ROANOKE TIMES

                         Roanoke Times
                 Copyright (c) 1995, Landmark Communications, Inc.

DATE: SUNDAY, April 1, 1990                   TAG: 9004010048
SECTION: VIRGINIA                    PAGE: B9   EDITION: METRO 
SOURCE: RONNIE CROCKER Daily Press and Times-Herald
DATELINE: NEWPORT NEWS                                 LENGTH: Medium


COURT CLERKS CLEAN CLUE CLOSETS

A Confederate $100 bill, a bag of coins belonging to the American Legion and the bloodstained blouse of a long-forgotten murder victim were among hundreds of dusty items exhumed from a packed evidence vault in the city courthouse.

Circuit Court Clerk Rex Davis and Deputy Clerk Gary Anderson spent most of one day recently emptying the two closet-sized vaults used to store evidence from completed criminal trials. Most of the items will be destroyed; the rest will be transferred to the new city courthouse.

Davis found the blood-covered blouse under a cabinet, wrapped in a 1938 edition of the Daily Press.

The Confederate bill fell out of a stack of ledgers in a musty file cabinet.

Although state law allows evidence in criminal cases to be destroyed after all appeals are exhausted, that law hasn't been used often in Newport News, said Davis. He began working in the 41-year-old courthouse in 1971, and said the cleanup was the first destruction of evidence he's seen there.

"You could crack the door of the vault open and hold it open with one hand while you threw the new evidence on top of the stack," he said. "It had been that way for probably 10 years. The evidence went into the vault and stayed there forever."

In addition to the blouse and the bill, Davis and Anderson dug out about 300 handguns and about as many knives, as well as other evidence chronicling more than a half-century of crime in the city.

Most of the evidence found in the vault was still tagged, but other items had nothing linking them to any particular case, such as the bloodstained blouse, which was taken to the city landfill.
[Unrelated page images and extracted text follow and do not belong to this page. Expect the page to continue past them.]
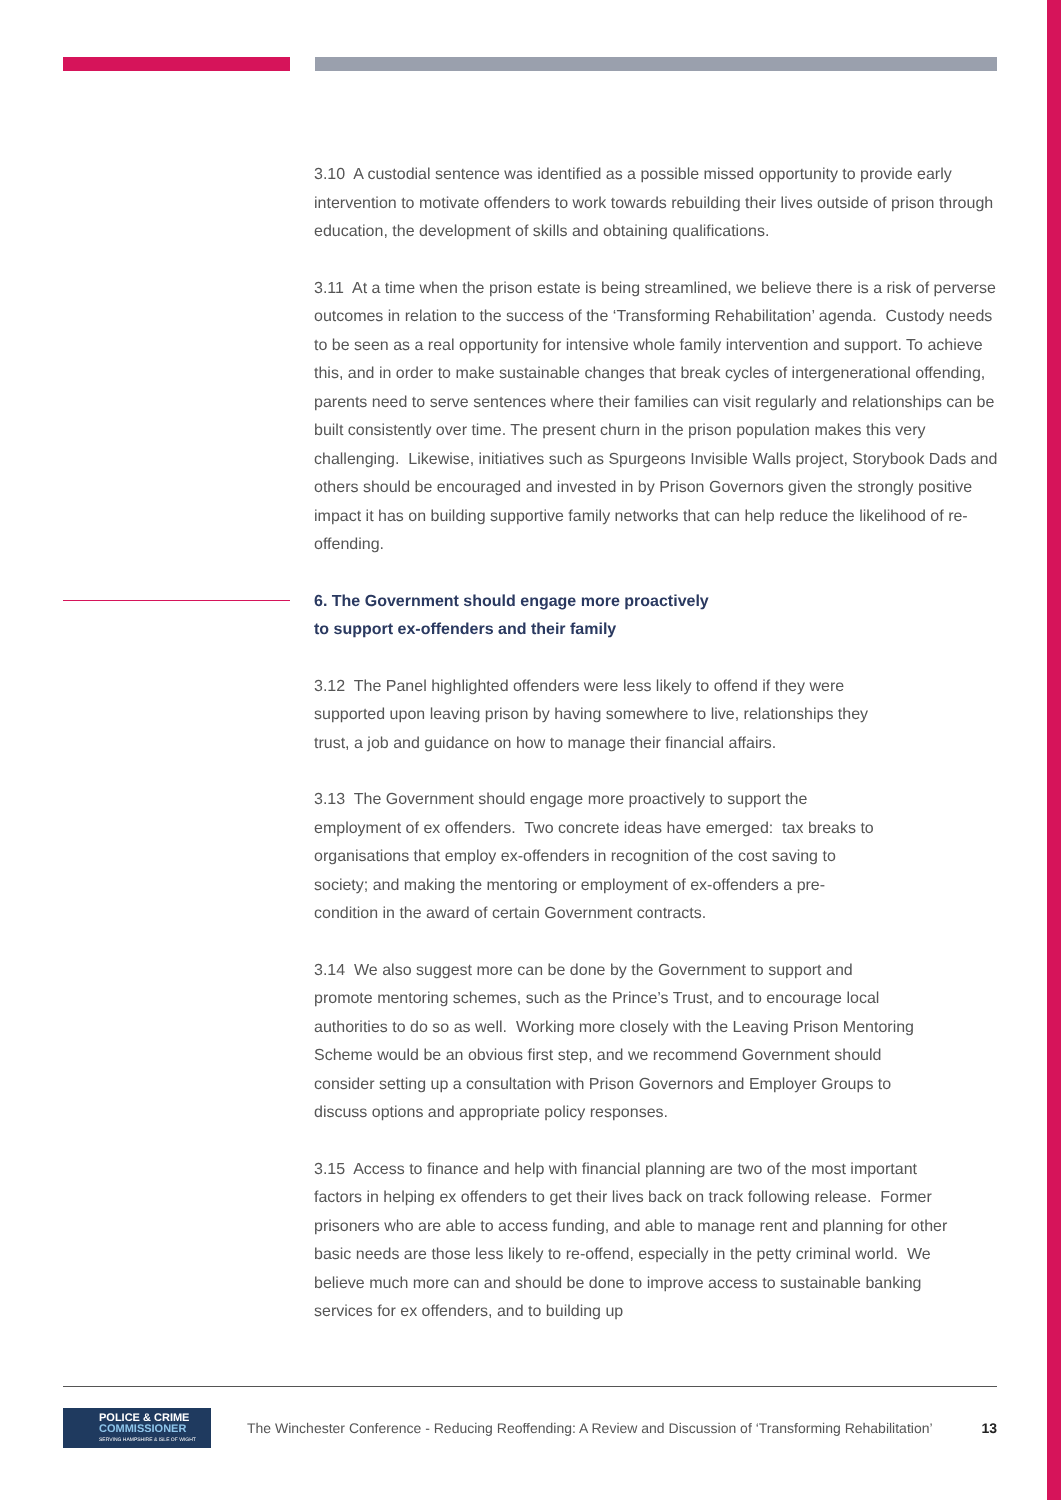3.10 A custodial sentence was identified as a possible missed opportunity to provide early intervention to motivate offenders to work towards rebuilding their lives outside of prison through education, the development of skills and obtaining qualifications.
3.11 At a time when the prison estate is being streamlined, we believe there is a risk of perverse outcomes in relation to the success of the ‘Transforming Rehabilitation’ agenda. Custody needs to be seen as a real opportunity for intensive whole family intervention and support. To achieve this, and in order to make sustainable changes that break cycles of intergenerational offending, parents need to serve sentences where their families can visit regularly and relationships can be built consistently over time. The present churn in the prison population makes this very challenging. Likewise, initiatives such as Spurgeons Invisible Walls project, Storybook Dads and others should be encouraged and invested in by Prison Governors given the strongly positive impact it has on building supportive family networks that can help reduce the likelihood of re-offending.
6. The Government should engage more proactively
to support ex-offenders and their family
3.12 The Panel highlighted offenders were less likely to offend if they were supported upon leaving prison by having somewhere to live, relationships they trust, a job and guidance on how to manage their financial affairs.
3.13 The Government should engage more proactively to support the employment of ex offenders. Two concrete ideas have emerged: tax breaks to organisations that employ ex-offenders in recognition of the cost saving to society; and making the mentoring or employment of ex-offenders a pre-condition in the award of certain Government contracts.
3.14 We also suggest more can be done by the Government to support and promote mentoring schemes, such as the Prince’s Trust, and to encourage local authorities to do so as well. Working more closely with the Leaving Prison Mentoring Scheme would be an obvious first step, and we recommend Government should consider setting up a consultation with Prison Governors and Employer Groups to discuss options and appropriate policy responses.
3.15 Access to finance and help with financial planning are two of the most important factors in helping ex offenders to get their lives back on track following release. Former prisoners who are able to access funding, and able to manage rent and planning for other basic needs are those less likely to re-offend, especially in the petty criminal world. We believe much more can and should be done to improve access to sustainable banking services for ex offenders, and to building up
POLICE & CRIME
COMMISSIONER
SERVING HAMPSHIRE & ISLE OF WIGHT
The Winchester Conference - Reducing Reoffending: A Review and Discussion of ‘Transforming Rehabilitation’
13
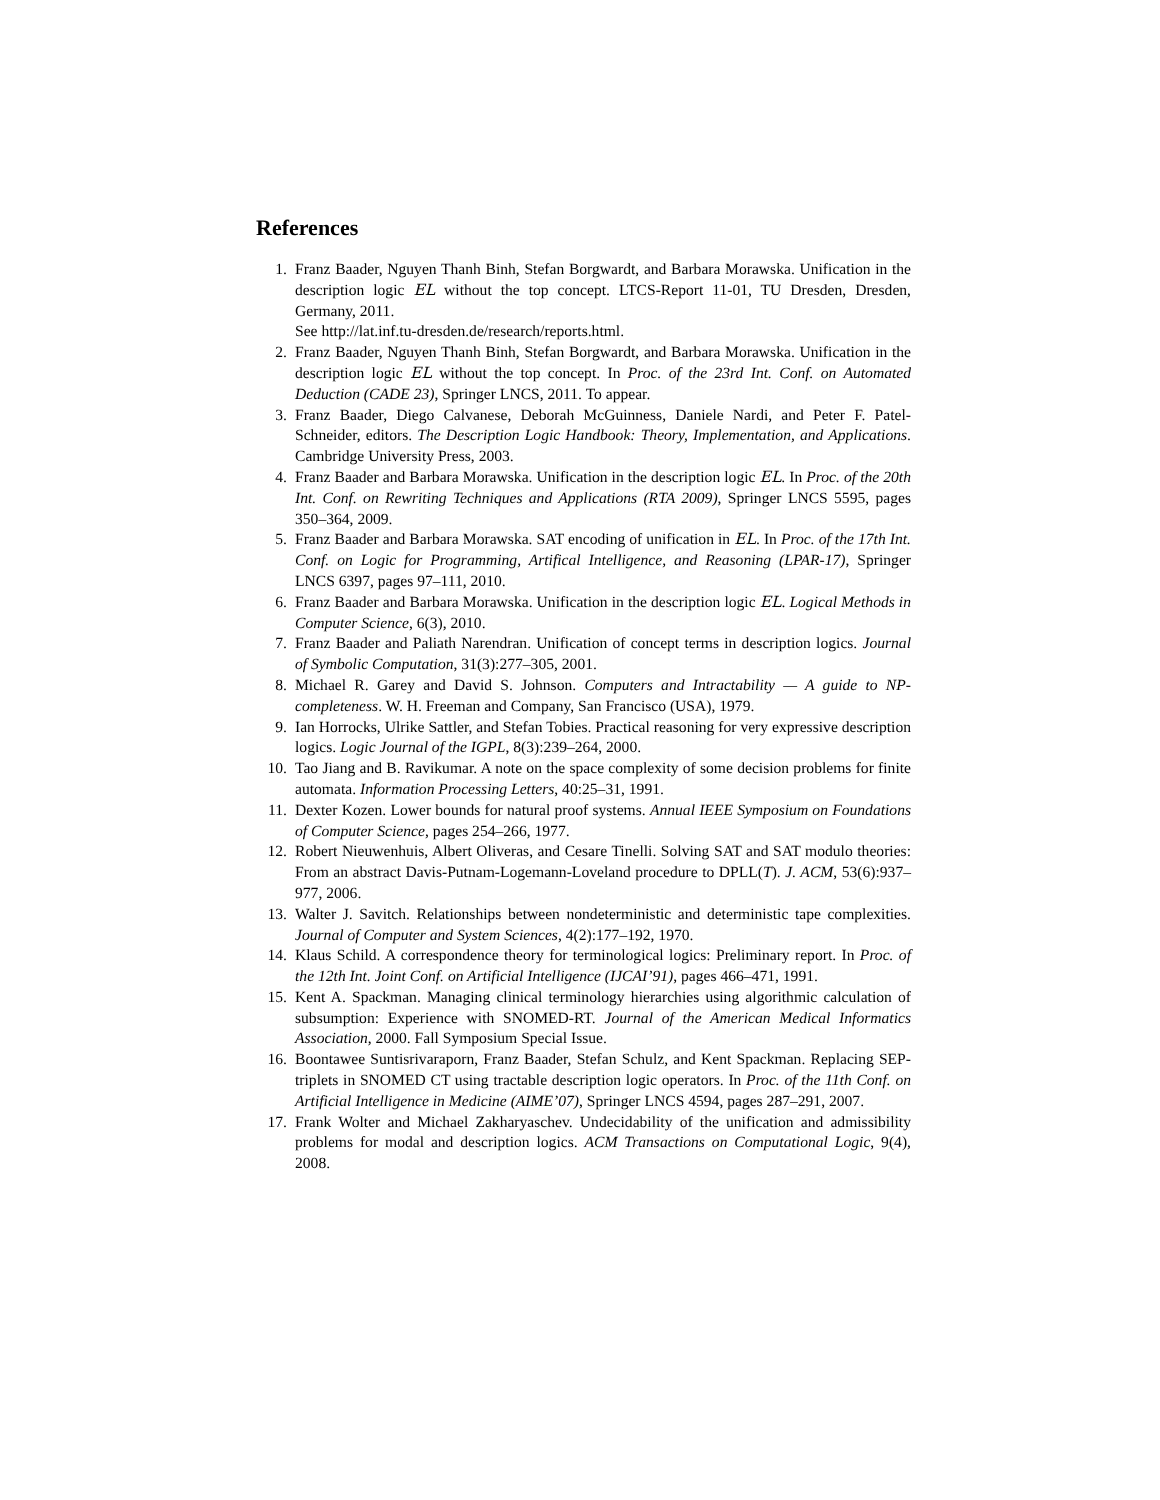References
1. Franz Baader, Nguyen Thanh Binh, Stefan Borgwardt, and Barbara Morawska. Unification in the description logic EL without the top concept. LTCS-Report 11-01, TU Dresden, Dresden, Germany, 2011.
See http://lat.inf.tu-dresden.de/research/reports.html.
2. Franz Baader, Nguyen Thanh Binh, Stefan Borgwardt, and Barbara Morawska. Unification in the description logic EL without the top concept. In Proc. of the 23rd Int. Conf. on Automated Deduction (CADE 23), Springer LNCS, 2011. To appear.
3. Franz Baader, Diego Calvanese, Deborah McGuinness, Daniele Nardi, and Peter F. Patel-Schneider, editors. The Description Logic Handbook: Theory, Implementation, and Applications. Cambridge University Press, 2003.
4. Franz Baader and Barbara Morawska. Unification in the description logic EL. In Proc. of the 20th Int. Conf. on Rewriting Techniques and Applications (RTA 2009), Springer LNCS 5595, pages 350–364, 2009.
5. Franz Baader and Barbara Morawska. SAT encoding of unification in EL. In Proc. of the 17th Int. Conf. on Logic for Programming, Artifical Intelligence, and Reasoning (LPAR-17), Springer LNCS 6397, pages 97–111, 2010.
6. Franz Baader and Barbara Morawska. Unification in the description logic EL. Logical Methods in Computer Science, 6(3), 2010.
7. Franz Baader and Paliath Narendran. Unification of concept terms in description logics. Journal of Symbolic Computation, 31(3):277–305, 2001.
8. Michael R. Garey and David S. Johnson. Computers and Intractability — A guide to NP-completeness. W. H. Freeman and Company, San Francisco (USA), 1979.
9. Ian Horrocks, Ulrike Sattler, and Stefan Tobies. Practical reasoning for very expressive description logics. Logic Journal of the IGPL, 8(3):239–264, 2000.
10. Tao Jiang and B. Ravikumar. A note on the space complexity of some decision problems for finite automata. Information Processing Letters, 40:25–31, 1991.
11. Dexter Kozen. Lower bounds for natural proof systems. Annual IEEE Symposium on Foundations of Computer Science, pages 254–266, 1977.
12. Robert Nieuwenhuis, Albert Oliveras, and Cesare Tinelli. Solving SAT and SAT modulo theories: From an abstract Davis-Putnam-Logemann-Loveland procedure to DPLL(T). J. ACM, 53(6):937–977, 2006.
13. Walter J. Savitch. Relationships between nondeterministic and deterministic tape complexities. Journal of Computer and System Sciences, 4(2):177–192, 1970.
14. Klaus Schild. A correspondence theory for terminological logics: Preliminary report. In Proc. of the 12th Int. Joint Conf. on Artificial Intelligence (IJCAI’91), pages 466–471, 1991.
15. Kent A. Spackman. Managing clinical terminology hierarchies using algorithmic calculation of subsumption: Experience with SNOMED-RT. Journal of the American Medical Informatics Association, 2000. Fall Symposium Special Issue.
16. Boontawee Suntisrivaraporn, Franz Baader, Stefan Schulz, and Kent Spackman. Replacing SEP-triplets in SNOMED CT using tractable description logic operators. In Proc. of the 11th Conf. on Artificial Intelligence in Medicine (AIME’07), Springer LNCS 4594, pages 287–291, 2007.
17. Frank Wolter and Michael Zakharyaschev. Undecidability of the unification and admissibility problems for modal and description logics. ACM Transactions on Computational Logic, 9(4), 2008.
Some of the evidence will be saved, Davis said.

He called the local commander of the American Legion to have him pick up a bag of $32.20 in coins from a 1963 criminal case. The passage of time had obscured the nature of the offense.

"The tag just said `Property of American Legion,' " Davis said.

Paul Wilcox, a city coin dealer, said the dimes, quarters and half-dollars in the bag could be worth up to 3 1/2 times their face value because they contain 90 percent silver, unlike the coins of the same denominations made after 1964.

The nickels are worth a nickel apiece, he said. For cash and coins whose ownership cannot be determined - including several thousand dollars - the recipient will be the state Literary Fund, which provides low-interest loans for public school construction.

One item likely to stay in the clerk's office as a souvenir, however, is a folded, partly decayed $100 bill from the Confederate States of America. Davis found the note while cleaning out a cabinet.

"It came out of an area that probably hasn't been opened in 40 years," he said. Wilcox said the bill could be worth $1 or thousands of dollars, depending on its condition.

Future generations rummaging through the new courthouse's evidence lockers probably won't find such treasures.

Davis said he has instituted a new system that will prevent such pileups of evidence in the future. Each of the city's three circuit judges has an assigned clerk. Each of those clerks will have an evidence locker in the new courthouse.

"There should not be a repeat of `the pile that ate the courthouse,' " he said.